Per Faulkner, the film reaches an early crisis point when a drunken young man takes a woman (the daughter of a high-ranking government official) to a rural bootlegger’s house to pick up some swill. When the man passes out, the woman is left to the mercy of the menacing denizens of the country shack: Aleksei, the head man in the operation - a taciturn individual with odd utopian ideals - his Vietnamese handyman and Zhurov, a blank-faced stranger who shoots the latter with a rifle, blames it on the former and then proceeds to rape the unwitting woman with the aforementioned vodka bottle before kidnapping her and holding her captive in his apartment.

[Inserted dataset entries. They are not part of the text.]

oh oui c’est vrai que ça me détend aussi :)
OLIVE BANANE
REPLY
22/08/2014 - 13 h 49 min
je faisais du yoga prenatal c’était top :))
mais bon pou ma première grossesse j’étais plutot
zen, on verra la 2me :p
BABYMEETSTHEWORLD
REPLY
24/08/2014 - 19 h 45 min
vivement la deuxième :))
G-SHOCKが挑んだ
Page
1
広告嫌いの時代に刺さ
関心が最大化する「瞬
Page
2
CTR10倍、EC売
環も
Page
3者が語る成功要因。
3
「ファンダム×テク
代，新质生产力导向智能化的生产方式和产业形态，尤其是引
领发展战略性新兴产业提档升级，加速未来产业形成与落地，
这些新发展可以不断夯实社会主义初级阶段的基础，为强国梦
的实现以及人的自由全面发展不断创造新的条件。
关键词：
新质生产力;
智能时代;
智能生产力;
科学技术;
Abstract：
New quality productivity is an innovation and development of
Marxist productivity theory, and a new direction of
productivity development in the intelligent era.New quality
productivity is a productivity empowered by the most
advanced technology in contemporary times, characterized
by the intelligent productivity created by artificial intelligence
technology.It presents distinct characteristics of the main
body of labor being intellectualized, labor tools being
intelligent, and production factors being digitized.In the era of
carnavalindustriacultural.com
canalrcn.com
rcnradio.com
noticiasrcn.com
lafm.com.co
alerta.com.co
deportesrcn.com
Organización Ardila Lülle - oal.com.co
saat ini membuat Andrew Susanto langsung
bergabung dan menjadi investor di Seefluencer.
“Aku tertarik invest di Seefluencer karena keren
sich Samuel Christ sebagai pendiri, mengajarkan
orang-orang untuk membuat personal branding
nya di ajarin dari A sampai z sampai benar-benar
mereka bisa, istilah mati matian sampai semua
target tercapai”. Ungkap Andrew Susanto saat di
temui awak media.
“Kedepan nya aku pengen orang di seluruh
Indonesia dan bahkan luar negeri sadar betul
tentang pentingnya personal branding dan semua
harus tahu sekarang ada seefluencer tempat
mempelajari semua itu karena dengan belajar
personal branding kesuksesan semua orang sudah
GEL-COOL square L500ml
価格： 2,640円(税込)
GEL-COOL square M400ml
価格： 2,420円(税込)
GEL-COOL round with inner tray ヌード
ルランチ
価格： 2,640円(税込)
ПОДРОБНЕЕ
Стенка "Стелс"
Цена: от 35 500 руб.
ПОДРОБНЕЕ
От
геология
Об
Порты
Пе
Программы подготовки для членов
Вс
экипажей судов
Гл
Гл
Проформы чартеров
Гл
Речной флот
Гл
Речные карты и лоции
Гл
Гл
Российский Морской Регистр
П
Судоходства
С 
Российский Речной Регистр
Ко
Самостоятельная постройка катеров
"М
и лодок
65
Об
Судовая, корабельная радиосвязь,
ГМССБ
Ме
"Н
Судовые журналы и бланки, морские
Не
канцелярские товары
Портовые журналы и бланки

So far, all straight out of Faulkner. But the final third of the film takes things considerably further than the source novel and the effect of these deviations is to offer up a bitter critique of the institutions of the Soviet era that Balabanov lived through. If Faulkner seemed more concerned with offering something like a universal look at the possibilites of evil inherent in human nature, then the Russian filmmaker is much more culturally specific in his concerns. So his first major departure from Sanctuary is to make his principal villain an official in the local police department. While the equivalent character in Faulkner, Popeye, is given no occupation outside the criminal underworld, Balabanov uses Zhurov’s profession to neatly conflate official law and debased immorality, savagely exposing the ruling apparatus of Soviet Russia.
And the savageness of the critique only increases the further Balabanov’s imagination runs wild. Where Faulkner goes relatively easy on his young girl after she's kidnapped, granting her at least a provisional freedom of movement, Balabanov seems to savor the sickening details of Angelika’s unmitigated confinement, which involves her being chained to a bedpost, sharing a bed with two dead bodies (including her fiancé) and being subject to rape. Then Zhurov’s discharge of his official duties is scarcely less debased than his extra-curricular activities. He oversees the savage beating of prisoners and matter-of-factly shoots the bootlegger rather than allow him to go to trial for the crime that he (Zhurov) committed. In Faulkner the resultant court case leads to a miscarriage of justice, but in Balabanov justice can scarcely hope to extend even that far.
But Zhurov is far from the only vehicle of the filmmaker's critique. Balabanov's Soviet Union is a teeming world of industrial waste, misguided foreign campaigns (bodies are shipped back daily from Afghanistan), and cheap opportunism. The film’s characterizations range from the terrifying (Zhurov, of course) to the parodic (the professor of “scientific atheism” who attempts to espouse an ethical basis for the Party) to the merely loathsome (the young boy who leaves Angelika to her fate, then sets off on a petty money-making scheme) but all are more or less dismal and all are more or less typical per the filmmaker’s jaundiced view of his nation’s past. In Cargo 200, the institutions may be thoroughly rotten but so are the individuals who comprise or who aspire to comprise those institutions. Drawing on the classic novel with arguably the least hopeful view of human nature, Balabanov both extends and particularizes his source, taking Faulkner’s study of the contamination of evil and applying it in stunningly vivid measure to a singularly hellish moment in his own nation’s history.